In essence, the appeal presented two issues:

  1. In using staff attorneys to discharge their contractual duty to defend insureds against liability claims, are [Insurance Companies] engaging in the unauthorized practice of law?; and
  2. If not, must a staff attorney’s affiliation with an insurer be fully disclosed to the insured?

The court began its analysis by noting the American Bar Association Committee on Ethics and Professional Responsibility and the State Bar of Texas Committee on Interpretation of the Canons of Ethics have both concluded the use of staff attorneys was not unethical.  The court then reviewed its analysis from a 1944 opinion in Hexter Title & Abstract Co. v. Grievance Committee, 179 S.W.2d 946 (Tex. 1944), and applied three factors to be considered in determining whether a liability insurer is practicing law by using staff attorneys to defend claims against insureds. 

One factor is whether the company’s interest being served by the rendition of legal services is an existing interest or only a prospective interest.  A second factor is whether the company has a direct, substantial financial interest in the matter for which it provides legal services.  Most important, a third factor is whether the company’s interest is aligned with that of the person to whom the company is providing legal services.  Applying these factors, the high court concluded a liability insurer does not engage in the practice of law by providing staff attorneys to defend claims against insureds, provided that the insurer’s interests and the insured’s interests in the defense in the particular case at bar are “congruent.”  The court indicated the insurer’s interests are congruent with their insured’s interests when they are aligned in defeating the third party claim against the insured and there is no conflict of interest between the insurer and the insured.  The staff attorneys must, however, disclose their relationship (i.e. the identity of their employer) to the insured. 

It is important to note the high court did not hold that a conflict of interest existed automatically just because the liability insurer issued a reservation of rights or non-waiver agreement.  Instead, the court held such conflicts had to be addressed on a case-by-case basis.  The court did caution that the safer course of action was to only use staff counsel where there are no coverage issues raised by the claims against the insured.   

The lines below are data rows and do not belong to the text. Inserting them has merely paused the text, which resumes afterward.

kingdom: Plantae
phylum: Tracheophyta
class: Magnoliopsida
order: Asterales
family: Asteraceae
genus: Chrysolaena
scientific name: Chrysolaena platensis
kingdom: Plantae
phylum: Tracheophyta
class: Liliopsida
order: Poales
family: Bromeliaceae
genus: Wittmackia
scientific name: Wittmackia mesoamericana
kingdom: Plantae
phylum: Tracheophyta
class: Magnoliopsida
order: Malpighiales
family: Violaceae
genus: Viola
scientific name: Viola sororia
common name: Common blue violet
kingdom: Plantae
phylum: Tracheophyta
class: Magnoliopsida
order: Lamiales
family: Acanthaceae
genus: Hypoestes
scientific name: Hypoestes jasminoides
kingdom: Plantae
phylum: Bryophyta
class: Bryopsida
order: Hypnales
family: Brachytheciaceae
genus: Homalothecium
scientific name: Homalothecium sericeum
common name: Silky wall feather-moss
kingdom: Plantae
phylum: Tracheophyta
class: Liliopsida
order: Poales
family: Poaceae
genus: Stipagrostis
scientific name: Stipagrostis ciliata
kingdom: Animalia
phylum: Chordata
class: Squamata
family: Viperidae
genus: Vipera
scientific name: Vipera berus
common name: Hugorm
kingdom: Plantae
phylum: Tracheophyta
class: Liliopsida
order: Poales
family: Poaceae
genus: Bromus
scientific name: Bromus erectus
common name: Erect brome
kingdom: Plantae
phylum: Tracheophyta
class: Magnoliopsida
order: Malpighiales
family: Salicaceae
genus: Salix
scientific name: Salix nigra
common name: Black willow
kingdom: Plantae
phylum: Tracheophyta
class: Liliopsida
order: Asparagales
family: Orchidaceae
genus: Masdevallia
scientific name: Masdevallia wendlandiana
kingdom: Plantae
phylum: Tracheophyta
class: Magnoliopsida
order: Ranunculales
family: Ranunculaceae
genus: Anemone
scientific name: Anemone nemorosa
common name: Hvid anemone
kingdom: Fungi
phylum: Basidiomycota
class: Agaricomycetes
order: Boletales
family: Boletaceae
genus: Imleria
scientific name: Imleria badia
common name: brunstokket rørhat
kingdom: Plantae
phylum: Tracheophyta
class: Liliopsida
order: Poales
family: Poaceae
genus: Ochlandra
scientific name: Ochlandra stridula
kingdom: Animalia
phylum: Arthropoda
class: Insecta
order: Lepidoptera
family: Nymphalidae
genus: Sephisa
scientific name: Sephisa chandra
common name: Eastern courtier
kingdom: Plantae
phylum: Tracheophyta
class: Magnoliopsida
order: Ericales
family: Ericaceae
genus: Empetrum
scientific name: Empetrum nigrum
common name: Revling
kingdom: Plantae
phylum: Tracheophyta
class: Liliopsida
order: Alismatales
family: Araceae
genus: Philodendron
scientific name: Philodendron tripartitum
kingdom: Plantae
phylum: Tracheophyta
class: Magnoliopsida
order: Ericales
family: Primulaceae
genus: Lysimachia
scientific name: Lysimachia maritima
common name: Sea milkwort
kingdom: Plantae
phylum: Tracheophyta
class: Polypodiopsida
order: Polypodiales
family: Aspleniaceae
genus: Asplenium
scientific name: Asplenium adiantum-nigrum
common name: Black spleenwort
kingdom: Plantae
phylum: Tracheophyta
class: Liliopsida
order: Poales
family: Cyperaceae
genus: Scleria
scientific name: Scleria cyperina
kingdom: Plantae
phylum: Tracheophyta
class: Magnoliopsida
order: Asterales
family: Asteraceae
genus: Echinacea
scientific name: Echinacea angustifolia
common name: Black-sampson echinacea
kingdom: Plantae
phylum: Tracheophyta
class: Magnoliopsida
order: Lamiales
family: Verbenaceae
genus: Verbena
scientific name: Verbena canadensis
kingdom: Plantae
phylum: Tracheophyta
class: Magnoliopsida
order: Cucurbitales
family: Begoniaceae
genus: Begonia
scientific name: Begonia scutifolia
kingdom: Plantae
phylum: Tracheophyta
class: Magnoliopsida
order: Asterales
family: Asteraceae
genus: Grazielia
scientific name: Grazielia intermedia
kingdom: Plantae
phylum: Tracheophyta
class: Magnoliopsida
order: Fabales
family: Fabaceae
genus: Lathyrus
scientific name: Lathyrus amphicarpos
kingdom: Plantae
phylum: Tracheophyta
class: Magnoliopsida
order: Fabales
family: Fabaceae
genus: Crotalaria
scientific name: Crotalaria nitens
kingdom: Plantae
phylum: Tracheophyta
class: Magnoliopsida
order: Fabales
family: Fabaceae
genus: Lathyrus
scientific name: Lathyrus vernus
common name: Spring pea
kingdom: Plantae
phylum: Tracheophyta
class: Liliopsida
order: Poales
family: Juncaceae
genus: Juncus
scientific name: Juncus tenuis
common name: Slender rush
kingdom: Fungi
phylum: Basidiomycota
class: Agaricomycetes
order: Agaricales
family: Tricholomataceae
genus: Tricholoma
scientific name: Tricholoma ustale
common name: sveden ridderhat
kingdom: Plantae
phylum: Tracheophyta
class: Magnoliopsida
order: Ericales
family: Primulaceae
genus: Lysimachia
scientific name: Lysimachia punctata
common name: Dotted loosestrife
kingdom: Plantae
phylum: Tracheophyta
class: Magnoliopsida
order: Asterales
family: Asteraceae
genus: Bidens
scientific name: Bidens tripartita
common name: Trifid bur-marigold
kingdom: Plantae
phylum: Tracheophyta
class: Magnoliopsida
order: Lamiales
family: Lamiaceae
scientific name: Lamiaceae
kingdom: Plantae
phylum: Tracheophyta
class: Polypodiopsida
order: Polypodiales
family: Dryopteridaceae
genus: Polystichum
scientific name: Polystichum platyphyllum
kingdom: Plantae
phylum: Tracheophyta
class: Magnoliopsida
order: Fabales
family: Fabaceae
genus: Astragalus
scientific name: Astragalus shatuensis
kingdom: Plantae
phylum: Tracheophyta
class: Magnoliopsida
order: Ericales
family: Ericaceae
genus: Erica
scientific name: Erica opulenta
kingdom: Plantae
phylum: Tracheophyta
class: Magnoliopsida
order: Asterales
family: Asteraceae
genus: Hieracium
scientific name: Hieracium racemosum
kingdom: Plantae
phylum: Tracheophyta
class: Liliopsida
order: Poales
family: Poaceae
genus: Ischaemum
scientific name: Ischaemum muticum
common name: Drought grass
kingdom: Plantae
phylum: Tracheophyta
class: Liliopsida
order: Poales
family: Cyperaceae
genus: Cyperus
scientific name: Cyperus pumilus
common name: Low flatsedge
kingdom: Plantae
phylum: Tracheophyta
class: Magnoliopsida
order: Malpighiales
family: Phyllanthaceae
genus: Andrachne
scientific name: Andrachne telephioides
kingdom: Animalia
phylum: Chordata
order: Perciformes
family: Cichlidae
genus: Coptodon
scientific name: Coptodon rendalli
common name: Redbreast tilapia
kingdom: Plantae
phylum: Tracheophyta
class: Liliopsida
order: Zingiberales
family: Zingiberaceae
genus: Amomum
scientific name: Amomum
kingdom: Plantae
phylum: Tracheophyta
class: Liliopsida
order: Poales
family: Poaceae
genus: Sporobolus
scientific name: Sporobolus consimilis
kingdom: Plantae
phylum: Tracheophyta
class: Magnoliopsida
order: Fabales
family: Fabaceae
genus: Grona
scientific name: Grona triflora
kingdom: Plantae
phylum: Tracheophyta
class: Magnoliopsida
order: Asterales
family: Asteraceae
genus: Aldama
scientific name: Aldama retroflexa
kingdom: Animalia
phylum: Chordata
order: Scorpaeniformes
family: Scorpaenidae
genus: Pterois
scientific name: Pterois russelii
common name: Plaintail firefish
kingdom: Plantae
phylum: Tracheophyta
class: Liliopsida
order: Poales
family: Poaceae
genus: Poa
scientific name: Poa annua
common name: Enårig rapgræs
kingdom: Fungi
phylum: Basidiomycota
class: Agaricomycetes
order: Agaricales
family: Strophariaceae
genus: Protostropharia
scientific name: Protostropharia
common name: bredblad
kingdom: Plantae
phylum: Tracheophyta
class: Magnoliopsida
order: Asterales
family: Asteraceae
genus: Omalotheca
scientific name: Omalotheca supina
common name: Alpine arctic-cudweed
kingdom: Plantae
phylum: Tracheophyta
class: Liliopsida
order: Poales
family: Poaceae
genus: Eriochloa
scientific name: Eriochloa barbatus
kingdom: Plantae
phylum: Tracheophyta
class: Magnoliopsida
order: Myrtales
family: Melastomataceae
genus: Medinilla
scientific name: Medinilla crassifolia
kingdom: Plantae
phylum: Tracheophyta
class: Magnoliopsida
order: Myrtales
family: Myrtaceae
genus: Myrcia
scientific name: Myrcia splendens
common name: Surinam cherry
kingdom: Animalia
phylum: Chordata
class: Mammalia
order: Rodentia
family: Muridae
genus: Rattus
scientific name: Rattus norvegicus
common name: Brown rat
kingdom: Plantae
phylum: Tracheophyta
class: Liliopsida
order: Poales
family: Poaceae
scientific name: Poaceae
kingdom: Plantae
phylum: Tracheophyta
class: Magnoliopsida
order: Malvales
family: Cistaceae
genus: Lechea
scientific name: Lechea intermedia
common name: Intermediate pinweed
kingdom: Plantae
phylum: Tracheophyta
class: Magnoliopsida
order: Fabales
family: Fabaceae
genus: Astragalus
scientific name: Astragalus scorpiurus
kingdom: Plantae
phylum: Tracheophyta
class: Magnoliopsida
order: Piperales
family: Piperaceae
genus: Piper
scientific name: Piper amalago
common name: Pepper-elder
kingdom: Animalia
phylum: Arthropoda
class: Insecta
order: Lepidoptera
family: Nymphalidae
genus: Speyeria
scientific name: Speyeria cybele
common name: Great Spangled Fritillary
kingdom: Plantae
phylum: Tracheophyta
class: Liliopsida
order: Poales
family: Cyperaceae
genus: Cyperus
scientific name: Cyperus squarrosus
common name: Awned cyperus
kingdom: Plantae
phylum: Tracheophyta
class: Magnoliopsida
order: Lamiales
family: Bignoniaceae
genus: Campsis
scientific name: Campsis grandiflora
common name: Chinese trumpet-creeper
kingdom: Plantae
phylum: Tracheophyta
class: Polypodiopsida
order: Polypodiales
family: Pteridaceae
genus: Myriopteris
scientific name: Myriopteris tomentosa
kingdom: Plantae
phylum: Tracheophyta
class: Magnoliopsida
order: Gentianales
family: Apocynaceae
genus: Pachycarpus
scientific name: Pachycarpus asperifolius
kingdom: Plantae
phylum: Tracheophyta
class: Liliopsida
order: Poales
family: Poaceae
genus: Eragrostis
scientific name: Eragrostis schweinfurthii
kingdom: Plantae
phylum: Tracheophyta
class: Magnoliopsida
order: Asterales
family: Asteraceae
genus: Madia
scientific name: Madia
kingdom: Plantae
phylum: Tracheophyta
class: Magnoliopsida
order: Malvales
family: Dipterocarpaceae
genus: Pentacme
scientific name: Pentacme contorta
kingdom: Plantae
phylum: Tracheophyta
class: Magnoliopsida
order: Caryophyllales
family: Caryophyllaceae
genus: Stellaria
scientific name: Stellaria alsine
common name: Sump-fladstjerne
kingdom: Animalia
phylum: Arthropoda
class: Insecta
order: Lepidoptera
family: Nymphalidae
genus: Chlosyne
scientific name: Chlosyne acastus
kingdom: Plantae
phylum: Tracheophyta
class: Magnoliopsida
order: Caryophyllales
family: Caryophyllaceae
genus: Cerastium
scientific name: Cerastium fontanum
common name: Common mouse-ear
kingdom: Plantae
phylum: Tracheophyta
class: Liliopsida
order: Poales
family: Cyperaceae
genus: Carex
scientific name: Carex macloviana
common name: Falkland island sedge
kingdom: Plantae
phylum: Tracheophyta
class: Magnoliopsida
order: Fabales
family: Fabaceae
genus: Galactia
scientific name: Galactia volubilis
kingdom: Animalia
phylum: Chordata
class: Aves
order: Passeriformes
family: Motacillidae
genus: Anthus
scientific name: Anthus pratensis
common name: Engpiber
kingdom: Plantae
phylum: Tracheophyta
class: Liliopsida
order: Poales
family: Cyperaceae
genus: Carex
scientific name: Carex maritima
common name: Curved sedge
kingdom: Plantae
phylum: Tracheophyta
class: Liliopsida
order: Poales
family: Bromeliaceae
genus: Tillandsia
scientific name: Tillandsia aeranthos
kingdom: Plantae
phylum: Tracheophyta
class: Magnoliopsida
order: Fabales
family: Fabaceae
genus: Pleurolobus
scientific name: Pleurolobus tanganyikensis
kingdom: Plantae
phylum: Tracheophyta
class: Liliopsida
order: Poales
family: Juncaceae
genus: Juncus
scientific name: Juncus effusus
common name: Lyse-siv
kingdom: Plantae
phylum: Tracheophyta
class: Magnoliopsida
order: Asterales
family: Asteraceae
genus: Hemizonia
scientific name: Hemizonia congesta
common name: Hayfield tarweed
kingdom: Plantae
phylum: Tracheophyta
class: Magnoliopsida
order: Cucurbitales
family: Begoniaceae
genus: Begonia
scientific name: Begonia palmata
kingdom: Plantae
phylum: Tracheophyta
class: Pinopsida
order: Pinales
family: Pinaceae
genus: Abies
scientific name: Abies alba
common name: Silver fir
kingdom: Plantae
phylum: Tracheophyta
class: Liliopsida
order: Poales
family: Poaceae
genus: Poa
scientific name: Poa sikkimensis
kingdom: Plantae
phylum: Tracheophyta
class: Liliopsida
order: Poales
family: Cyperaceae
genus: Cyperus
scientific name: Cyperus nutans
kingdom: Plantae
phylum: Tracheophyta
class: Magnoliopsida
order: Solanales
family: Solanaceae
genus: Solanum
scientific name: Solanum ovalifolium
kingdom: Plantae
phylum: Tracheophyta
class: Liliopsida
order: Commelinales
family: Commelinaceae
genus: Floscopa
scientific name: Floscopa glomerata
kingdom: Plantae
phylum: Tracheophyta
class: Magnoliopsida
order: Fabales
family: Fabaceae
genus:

This decision will generate some confusion. For example, the court properly recognized that merely issuing a reservation of rights letter does not create an automatic conflict of interest between the insurer and insured.  The court, however, didn’t use this opinion to explain the factors or standards to evaluate and resolve such potential or alleged conflicts.  Of similar importance, some carriers have been defending UM/UIM value disputes in Texas with staff counsel.  Although not specifically addressed in Friday’s decision, a disputed UM/UIM claim would seem to involve non-congruent interests and would presumably no longer be appropriate for handling by staff counsel in Texas.

After Friday's decision by the Texas Supreme Court, North Carolina and Kentucky remain the only two states whose supreme courts have adopted a per se ban on the use of staff counsel to represent policyholders.